> Perintah:
Sambung artikel tentang sawah tadah hujan di Paya Geurugoh, dimulai tepat setelah kalimat terakhirnya.

> Teks Bacaan:
☆ ☆ ☆ ☆

Petani hingga kini masih mengandalkan sumber air dari Krueng Sawang yang dialirkan melalui mesin pompa di kawasan Desa Blang Guron.
Laporan Yusmandin Idris I Bireuen
SERAMBINEWS.COM, BIREUEN – Luas sawah tadah hujan di kawasan Paya Geurugoh, Kecamatan Gandapura, Kabupaten Bireuen, mencapai sekitar 292 hektare.
Meski masih tadah hujan, sawah ini menjadi sumber penghidupan bagi petani dari tujuh desa di Paya Geurugoh.
Petani hingga kini masih mengandalkan sumber air dari Krueng Sawang yang dialirkan melalui mesin pompa di kawasan Desa Blang Guron.
Air dari mesin pompa berkapasitas 8 inci tersebut dialirkan ke saluran utama yang masih bersifat alami, belum dibeton.
Kondisi itu menyebabkan air lambat mengalir dan banyak terbuang sebelum sampai ke lahan persawahan.
Untuk menyiasati keterbatasan air, petani memasang pompa tambahan di sepanjang saluran guna mengalirkan air ke sawah masing-masing.

☆ ☆ ☆ ☆

> Daftar Data:
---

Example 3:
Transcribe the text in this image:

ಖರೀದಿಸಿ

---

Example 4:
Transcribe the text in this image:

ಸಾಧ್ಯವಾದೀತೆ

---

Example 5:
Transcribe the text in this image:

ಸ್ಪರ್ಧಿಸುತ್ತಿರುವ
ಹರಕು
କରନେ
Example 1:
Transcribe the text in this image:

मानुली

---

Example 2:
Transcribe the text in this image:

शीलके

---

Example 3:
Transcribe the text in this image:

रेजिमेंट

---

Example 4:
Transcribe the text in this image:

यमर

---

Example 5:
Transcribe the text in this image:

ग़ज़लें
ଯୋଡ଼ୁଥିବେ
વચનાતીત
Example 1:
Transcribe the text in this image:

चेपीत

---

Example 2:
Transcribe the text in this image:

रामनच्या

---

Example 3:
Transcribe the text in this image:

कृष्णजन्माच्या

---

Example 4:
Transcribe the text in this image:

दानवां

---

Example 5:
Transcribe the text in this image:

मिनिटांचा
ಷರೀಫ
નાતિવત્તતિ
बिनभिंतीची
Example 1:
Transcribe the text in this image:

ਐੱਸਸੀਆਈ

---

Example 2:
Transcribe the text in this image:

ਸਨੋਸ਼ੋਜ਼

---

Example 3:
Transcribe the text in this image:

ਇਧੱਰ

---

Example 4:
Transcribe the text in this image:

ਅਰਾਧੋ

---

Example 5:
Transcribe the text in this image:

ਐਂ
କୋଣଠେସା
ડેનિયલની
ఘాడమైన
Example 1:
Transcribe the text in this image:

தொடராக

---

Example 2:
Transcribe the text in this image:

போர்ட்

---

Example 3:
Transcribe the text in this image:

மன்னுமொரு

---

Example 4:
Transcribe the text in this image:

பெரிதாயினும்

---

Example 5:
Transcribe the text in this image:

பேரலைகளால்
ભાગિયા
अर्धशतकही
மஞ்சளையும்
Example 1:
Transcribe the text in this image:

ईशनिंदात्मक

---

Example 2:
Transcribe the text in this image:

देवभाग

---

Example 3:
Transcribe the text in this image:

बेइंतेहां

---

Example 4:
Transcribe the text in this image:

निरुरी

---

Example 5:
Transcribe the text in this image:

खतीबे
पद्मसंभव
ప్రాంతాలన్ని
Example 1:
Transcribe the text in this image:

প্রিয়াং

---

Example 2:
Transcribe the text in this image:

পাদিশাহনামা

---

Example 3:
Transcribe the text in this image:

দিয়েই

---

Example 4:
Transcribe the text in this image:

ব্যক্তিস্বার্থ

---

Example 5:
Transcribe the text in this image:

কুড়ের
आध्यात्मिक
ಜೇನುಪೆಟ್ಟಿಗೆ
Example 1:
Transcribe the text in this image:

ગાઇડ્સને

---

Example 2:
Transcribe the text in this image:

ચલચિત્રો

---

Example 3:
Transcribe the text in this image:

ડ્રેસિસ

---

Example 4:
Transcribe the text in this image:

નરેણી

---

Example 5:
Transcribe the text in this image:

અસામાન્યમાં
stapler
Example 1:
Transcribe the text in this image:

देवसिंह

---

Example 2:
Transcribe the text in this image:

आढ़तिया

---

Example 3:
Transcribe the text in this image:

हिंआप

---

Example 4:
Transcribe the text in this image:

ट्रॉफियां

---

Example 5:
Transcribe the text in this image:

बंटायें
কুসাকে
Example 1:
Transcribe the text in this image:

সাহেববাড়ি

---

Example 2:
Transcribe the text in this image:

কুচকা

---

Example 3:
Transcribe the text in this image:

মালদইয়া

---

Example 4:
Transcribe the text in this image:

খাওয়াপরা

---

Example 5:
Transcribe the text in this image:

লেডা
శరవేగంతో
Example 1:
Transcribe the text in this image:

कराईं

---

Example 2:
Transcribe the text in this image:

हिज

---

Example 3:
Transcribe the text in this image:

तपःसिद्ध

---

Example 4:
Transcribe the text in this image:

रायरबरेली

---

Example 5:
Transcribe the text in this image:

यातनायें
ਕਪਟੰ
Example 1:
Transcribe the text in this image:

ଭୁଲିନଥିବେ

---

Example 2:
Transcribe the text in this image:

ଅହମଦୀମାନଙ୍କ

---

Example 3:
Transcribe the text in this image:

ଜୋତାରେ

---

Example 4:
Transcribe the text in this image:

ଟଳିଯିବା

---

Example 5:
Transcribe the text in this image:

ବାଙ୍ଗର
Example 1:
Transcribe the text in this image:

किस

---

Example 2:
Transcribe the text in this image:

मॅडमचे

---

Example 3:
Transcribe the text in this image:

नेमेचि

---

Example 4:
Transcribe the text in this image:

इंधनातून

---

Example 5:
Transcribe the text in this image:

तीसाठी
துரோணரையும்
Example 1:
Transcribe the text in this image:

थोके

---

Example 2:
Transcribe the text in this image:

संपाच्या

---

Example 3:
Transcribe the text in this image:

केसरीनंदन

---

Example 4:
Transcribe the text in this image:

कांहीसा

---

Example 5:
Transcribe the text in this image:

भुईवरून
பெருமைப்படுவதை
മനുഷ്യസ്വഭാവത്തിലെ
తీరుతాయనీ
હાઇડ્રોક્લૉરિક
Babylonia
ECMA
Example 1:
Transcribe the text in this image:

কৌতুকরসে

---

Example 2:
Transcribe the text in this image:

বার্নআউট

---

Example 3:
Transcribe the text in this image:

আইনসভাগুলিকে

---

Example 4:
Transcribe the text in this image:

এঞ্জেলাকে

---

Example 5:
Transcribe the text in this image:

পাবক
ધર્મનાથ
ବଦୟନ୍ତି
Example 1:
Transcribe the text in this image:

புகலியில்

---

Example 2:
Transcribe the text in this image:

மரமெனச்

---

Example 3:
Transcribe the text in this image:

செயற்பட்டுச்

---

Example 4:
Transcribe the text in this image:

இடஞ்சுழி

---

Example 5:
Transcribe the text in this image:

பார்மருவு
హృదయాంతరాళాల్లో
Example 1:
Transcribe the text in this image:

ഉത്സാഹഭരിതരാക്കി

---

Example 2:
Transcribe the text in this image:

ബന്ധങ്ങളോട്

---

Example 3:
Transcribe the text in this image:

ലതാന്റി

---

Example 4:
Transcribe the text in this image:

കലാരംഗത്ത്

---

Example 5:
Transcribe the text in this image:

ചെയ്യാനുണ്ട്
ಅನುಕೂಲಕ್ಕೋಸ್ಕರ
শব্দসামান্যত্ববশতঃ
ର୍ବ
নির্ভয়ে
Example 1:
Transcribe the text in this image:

☆ ☆ ☆ ☆

> Keluaran:
Namun, akibat banyaknya pompa yang beroperasi secara bersamaan, debit air menjadi tidak memadai, terutama saat musim kemarau.
Amatan Serambinews.com, Senin (20/10/2025), hamparan sawah di Paya Geurugoh yang pada tahun 2010 dan beberapa tahun sebelumnya sempat tergenang seperti danau air tawar, kini sudah menghijau dengan tanaman padi.
Sebagian sawah telah dipanen, sebagian lagi sedang panen, dan ada juga yang baru memasuki masa pengisian bulir.
Karena penanaman tidak serentak, tanaman padi di kawasan ini masih menghadapi serangan hama penggerek batang, tikus, dan burung pipit.
Keterbatasan Air Jadi Kendala Utama
Muzakir, Keujruen Blang Paya Geurugoh, didampingi Keuchik Tanjong Mesjid, Keuchik Pulo Gisa, dan Keuchik Tanjong Bungong, mengatakan bahwa tidak serentaknya waktu tanam disebabkan keterbatasan sumber air.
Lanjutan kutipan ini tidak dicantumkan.